Report: Rabbinate May Be Plotting to Dump Rabbi Riskin of Efrat

Monday, May 25th, 2015

The Chief Rabbinate met in Jerusalem on Monday to discuss whether to extend the term of Efrat’s Chief Rabbi Shlomo Riskin, but it postponed a decision until he appears personally for another hearing.

An extension of Rabbi Riskin’s term requires a special meeting because he is now 75 years old, but the Kipa website reported, “Senior officials in the Rabbinate plan to hold a discussion on his term of office and not automatically renew it in order to block his re-appointment because of his opinions. If there will be another discussion of the entire Rabbinate, a majority will vote against Rabbi Riskin.”

Rabbi Riskin supports establishing more religious courts to oversee conversions, a move that is stiffly opposed by the Hareidi establishment. He also has been active in promoting women’s rights in the Orthodox world, another move that the Hareidi establishment considers near blasphemy.

= = =

**HOW TO COMPLETE THIS TASK:**
Continue the report on the Chief Rabbinate and Rabbi Riskin's term, starting after its last sentence.

= = =

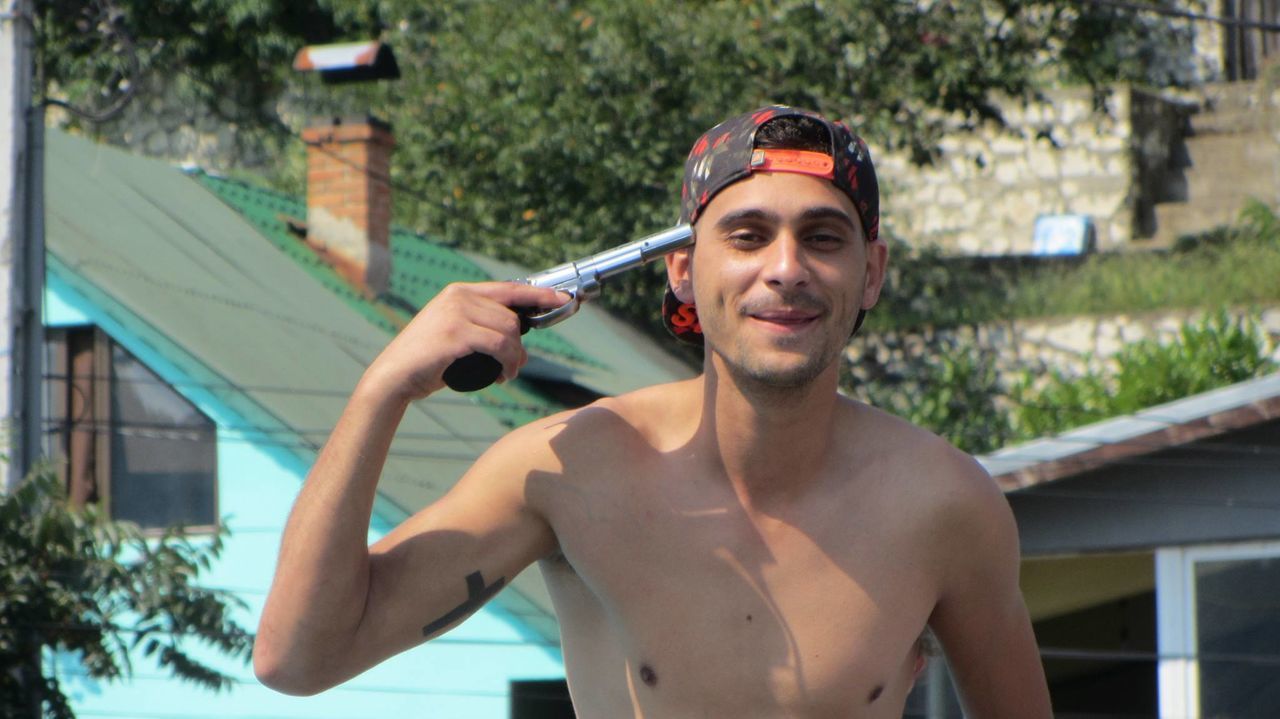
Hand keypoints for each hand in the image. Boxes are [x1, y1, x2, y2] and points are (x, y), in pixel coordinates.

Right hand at [362, 282, 569, 402]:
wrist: (394, 376)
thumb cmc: (428, 361)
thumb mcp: (456, 334)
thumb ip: (483, 329)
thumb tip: (522, 345)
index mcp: (460, 292)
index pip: (510, 288)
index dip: (540, 293)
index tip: (562, 299)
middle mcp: (458, 296)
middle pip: (512, 316)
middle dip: (521, 345)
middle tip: (516, 366)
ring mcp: (456, 313)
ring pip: (509, 332)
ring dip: (515, 358)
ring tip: (507, 373)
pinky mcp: (455, 334)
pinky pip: (499, 346)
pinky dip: (508, 363)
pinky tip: (503, 376)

= = =

**EXERCISE RESULT:**
Rabbi Riskin’s office told The Jewish Press that it was not aware of the report by Kipa, but previous rabbis over the age of 70 have been asked to retire, regardless of their opinions. The spokesman for the Rabbinate told The Jewish Press that there have been cases where the term of a rabbi over the age of 70 has been extended, depending on his health.

Nevertheless, Monday’s discussion raises several questions to which the spokesman for the Chief Rabbinate said, “I don’t know.”

He said that Rabbis Riskin will be asked to appear personally, probably in the next several weeks, to answer questions about his health.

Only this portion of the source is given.